Government will cut the annual salaries of their 25 best-paid executives in firms getting bailouts by an average of about 90 percent

Pretty amazing. The government forced many of these institutions to take the bailout and then the can tell the firms how to be run.

Responding to the growing furor over the paychecks of executives at companies that received billions of dollars in the government’s financial rescue, the Obama administration will order the companies that received the most aid to deeply slash the compensation to their highest paid executives, an official involved in the decision said on Wednesday.

Under the plan, which will be announced in the next few days by the Treasury Department, the seven companies that received the most assistance will have to cut the annual salaries of their 25 best-paid executives by an average of about 90 percent from last year. Their total compensation — including bonuses and retirement contributions — will drop, on average, by about 50 percent. . . .

Here is a story that the seven firms that have gotten the most bailout money will face these largest cuts.
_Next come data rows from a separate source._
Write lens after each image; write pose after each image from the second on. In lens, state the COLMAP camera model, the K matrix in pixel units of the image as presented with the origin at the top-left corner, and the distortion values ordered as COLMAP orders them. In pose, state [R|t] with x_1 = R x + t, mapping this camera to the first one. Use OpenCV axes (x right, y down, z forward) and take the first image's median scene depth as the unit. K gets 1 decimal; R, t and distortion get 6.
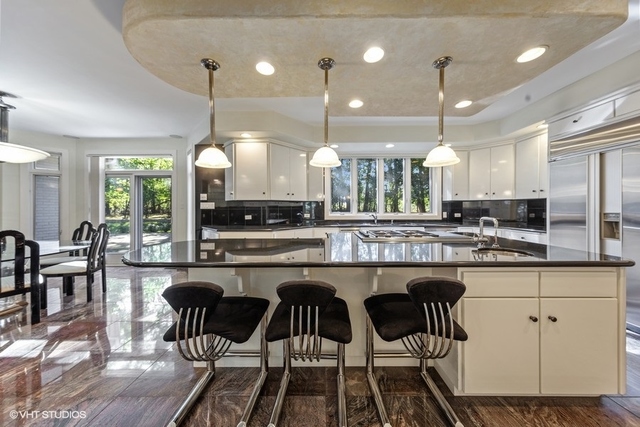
lens RADIAL K [[203.2, 0, 319.2], [0, 203.2, 207.7], [0, 0, 1]] dist [-0.016335, 0.000022]
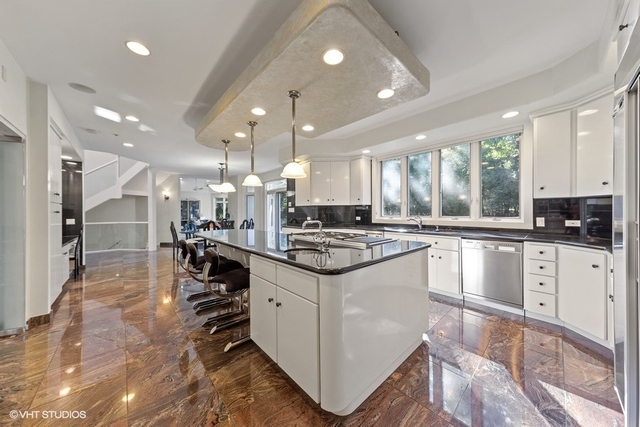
lens RADIAL K [[213.9, 0, 323.3], [0, 213.9, 211.9], [0, 0, 1]] dist [0.000918, 0.000039]
pose [[0.699545, -0.000876, -0.714588, 0.721757], [0.006490, 0.999966, 0.005128, -0.003376], [0.714559, -0.008225, 0.699527, 0.084981]]
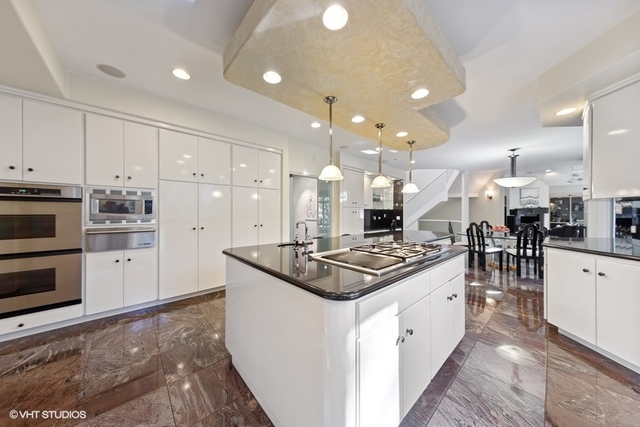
lens RADIAL K [[213.9, 0, 323.3], [0, 213.9, 211.9], [0, 0, 1]] dist [0.000918, 0.000039]
pose [[-0.722602, -0.001250, -0.691263, 0.684395], [0.000605, 0.999997, -0.002441, -0.002505], [0.691264, -0.002182, -0.722599, 0.839406]]
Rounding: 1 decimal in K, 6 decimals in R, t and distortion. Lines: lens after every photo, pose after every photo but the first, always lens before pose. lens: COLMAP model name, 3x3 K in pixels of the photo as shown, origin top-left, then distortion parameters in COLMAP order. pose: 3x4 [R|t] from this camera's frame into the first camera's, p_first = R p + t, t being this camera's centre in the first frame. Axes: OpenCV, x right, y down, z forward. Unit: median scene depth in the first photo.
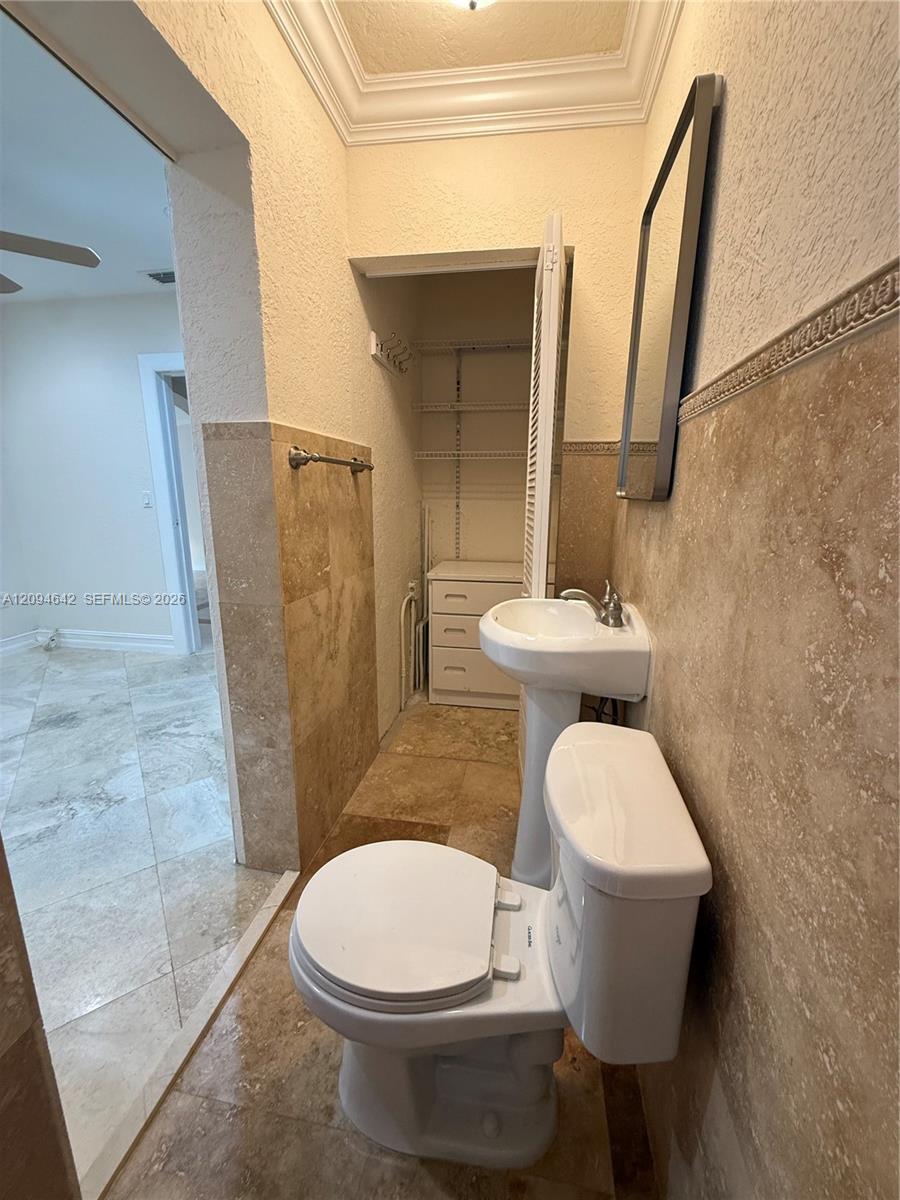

How the number seven was arrived at is not obvious nor is there a statement about how large the cuts will be at other firms.

The seven companies are: Bank of America Corp., American International Group Inc., Citigroup Inc., General Motors, GMAC, Chrysler and Chrysler Financial. . . .

The DJIA went from being up by about 40 to falling down 92.

Stocks sold off late Wednesday after Wall Street learned that Washington would restrict executive pay at companies receiving bailout funds . . . .

Labels: , ,


Blogger Angie said...

Oh the market always tanks in October. Right?

I don't understand why people seem to assume that if they take away money from the executives that it will somehow end up in the hands of the workers.

10/21/2009 6:17 PM  
Blogger The Right Guy said...

Look at it like this: Once the top execs leave because of low pay, who will want the job? Then the government can say they have to put their own people in the job. Wesley Mouch wins, at least in the short term. In the end, the banks run by whomever mouch puts in place will probably go down the tubes, it be put on life support by the printing presses at the treasury.

10/21/2009 10:32 PM  
Blogger The Right Guy said...

Here is a question for John Lott:
Where is due process if these execs have contracts? How can the government violate them? I think the execs would have a case, no matter if the company agreed to take government money.

10/24/2009 2:42 PM  
Blogger John Lott said...

Dear Right Guy:

I would think that the CEO for Bank of America clearly has a case given that he is going to earning a negative income this year, but I assume that the government threatened him and BofA with enough other problems that he simply thought it better to walk away.

10/24/2009 4:18 PM  
Blogger The Right Guy said...

I guess I was wondering about other CXX's as well. I imagine they will walk if they have to take a cut like that. I would.